__Plain-text sources of documents__.

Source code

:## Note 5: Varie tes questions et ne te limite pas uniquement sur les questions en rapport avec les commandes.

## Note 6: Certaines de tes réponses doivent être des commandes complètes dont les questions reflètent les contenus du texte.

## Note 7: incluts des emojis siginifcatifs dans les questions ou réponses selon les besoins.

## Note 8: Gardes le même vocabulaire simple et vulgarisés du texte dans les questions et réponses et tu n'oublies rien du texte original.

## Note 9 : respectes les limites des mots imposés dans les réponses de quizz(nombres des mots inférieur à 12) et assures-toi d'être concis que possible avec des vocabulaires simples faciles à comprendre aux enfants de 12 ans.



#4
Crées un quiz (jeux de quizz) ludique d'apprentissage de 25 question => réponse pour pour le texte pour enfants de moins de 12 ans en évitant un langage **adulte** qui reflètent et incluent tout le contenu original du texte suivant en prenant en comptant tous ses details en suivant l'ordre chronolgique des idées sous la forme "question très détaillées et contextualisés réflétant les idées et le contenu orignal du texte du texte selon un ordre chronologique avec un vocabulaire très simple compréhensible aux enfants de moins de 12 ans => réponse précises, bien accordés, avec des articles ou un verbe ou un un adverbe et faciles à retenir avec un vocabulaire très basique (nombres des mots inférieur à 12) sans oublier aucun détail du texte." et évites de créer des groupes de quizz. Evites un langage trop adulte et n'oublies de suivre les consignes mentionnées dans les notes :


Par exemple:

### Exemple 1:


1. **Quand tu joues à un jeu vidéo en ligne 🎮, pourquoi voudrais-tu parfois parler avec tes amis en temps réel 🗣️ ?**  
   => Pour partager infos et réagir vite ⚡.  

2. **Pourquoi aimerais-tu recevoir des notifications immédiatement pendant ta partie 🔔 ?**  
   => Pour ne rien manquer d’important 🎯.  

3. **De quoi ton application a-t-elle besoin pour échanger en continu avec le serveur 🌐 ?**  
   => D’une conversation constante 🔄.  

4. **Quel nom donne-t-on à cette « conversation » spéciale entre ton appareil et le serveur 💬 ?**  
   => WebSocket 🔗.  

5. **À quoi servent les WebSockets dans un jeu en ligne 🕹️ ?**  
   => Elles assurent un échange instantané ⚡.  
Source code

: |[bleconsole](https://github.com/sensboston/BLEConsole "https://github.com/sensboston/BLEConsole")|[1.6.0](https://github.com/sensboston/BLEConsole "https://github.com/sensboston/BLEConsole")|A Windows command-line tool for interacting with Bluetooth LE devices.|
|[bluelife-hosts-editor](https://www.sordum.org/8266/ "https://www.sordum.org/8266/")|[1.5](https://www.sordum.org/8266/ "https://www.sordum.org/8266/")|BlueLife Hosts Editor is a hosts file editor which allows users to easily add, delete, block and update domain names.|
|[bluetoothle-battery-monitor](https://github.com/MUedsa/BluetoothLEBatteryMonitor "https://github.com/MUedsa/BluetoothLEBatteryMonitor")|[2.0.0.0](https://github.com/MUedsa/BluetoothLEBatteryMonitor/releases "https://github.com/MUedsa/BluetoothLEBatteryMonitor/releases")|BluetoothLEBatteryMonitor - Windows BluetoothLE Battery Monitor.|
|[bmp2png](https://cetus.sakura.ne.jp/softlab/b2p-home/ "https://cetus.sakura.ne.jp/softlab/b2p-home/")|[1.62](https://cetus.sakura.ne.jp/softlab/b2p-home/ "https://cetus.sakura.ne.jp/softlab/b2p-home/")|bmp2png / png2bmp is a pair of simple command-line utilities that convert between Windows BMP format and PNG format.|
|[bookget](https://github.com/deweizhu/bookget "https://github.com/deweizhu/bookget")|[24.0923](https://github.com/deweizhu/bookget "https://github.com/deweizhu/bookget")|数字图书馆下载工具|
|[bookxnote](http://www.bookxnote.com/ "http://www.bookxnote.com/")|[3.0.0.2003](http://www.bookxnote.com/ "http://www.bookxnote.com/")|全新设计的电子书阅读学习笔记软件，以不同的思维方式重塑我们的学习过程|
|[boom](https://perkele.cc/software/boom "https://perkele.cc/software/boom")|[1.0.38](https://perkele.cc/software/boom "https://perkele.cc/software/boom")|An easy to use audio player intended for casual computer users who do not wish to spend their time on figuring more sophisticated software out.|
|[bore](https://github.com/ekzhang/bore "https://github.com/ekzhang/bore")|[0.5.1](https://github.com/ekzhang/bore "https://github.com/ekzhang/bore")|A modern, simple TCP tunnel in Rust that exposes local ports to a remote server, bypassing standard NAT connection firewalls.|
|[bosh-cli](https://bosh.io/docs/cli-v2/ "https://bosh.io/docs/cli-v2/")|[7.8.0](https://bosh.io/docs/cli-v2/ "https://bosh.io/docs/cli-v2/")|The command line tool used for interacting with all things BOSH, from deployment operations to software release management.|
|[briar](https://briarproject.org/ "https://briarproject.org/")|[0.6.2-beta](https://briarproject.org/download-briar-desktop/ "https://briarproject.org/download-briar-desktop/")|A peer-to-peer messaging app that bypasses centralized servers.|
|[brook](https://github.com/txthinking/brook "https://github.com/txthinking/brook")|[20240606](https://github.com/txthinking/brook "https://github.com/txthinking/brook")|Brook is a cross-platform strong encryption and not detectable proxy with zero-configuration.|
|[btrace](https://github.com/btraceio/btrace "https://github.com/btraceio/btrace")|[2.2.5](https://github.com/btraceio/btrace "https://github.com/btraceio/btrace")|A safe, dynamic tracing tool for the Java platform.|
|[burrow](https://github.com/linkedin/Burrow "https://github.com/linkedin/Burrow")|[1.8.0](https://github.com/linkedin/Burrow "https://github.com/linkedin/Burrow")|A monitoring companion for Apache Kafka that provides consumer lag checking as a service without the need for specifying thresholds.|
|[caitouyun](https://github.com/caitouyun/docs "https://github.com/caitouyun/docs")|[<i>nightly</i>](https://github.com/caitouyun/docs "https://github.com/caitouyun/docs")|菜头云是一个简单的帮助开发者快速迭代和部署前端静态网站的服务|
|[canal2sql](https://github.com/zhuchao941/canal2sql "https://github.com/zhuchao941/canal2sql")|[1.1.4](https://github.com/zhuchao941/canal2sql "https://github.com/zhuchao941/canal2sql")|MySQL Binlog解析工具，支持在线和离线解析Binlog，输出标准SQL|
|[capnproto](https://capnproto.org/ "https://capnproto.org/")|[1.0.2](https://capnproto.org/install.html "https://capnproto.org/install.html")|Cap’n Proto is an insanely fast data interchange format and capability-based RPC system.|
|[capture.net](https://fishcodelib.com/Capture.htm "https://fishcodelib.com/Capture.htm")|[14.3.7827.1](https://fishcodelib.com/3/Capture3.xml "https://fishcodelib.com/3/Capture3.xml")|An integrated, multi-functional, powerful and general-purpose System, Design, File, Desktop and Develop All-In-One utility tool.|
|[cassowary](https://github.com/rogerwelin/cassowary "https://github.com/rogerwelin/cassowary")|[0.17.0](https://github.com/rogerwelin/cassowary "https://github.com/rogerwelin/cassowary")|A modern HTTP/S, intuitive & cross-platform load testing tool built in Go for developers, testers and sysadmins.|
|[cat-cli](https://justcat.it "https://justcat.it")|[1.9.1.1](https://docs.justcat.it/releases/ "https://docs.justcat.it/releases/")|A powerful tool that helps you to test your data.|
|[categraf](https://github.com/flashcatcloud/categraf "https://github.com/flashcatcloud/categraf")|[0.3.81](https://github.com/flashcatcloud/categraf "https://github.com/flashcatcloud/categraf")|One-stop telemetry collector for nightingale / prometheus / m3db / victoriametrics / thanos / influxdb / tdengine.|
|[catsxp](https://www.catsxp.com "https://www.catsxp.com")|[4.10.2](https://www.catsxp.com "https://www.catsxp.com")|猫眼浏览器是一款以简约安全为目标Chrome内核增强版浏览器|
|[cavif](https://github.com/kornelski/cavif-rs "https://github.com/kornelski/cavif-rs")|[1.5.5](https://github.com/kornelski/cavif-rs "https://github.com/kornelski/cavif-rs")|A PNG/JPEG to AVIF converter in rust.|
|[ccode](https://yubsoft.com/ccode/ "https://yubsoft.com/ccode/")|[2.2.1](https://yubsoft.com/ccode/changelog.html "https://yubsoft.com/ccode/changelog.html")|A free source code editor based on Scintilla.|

__Assignment__.
Return, unchanged, the lines starting at the beginning of the records and ending at the line that contains "## Note 9 : respectes", including both ends.

__Result of this exercise__.
Source code

:## Note 5: Varie tes questions et ne te limite pas uniquement sur les questions en rapport avec les commandes.

## Note 6: Certaines de tes réponses doivent être des commandes complètes dont les questions reflètent les contenus du texte.

## Note 7: incluts des emojis siginifcatifs dans les questions ou réponses selon les besoins.

## Note 8: Gardes le même vocabulaire simple et vulgarisés du texte dans les questions et réponses et tu n'oublies rien du texte original.

## Note 9 : respectes les limites des mots imposés dans les réponses de quizz(nombres des mots inférieur à 12) et assures-toi d'être concis que possible avec des vocabulaires simples faciles à comprendre aux enfants de 12 ans.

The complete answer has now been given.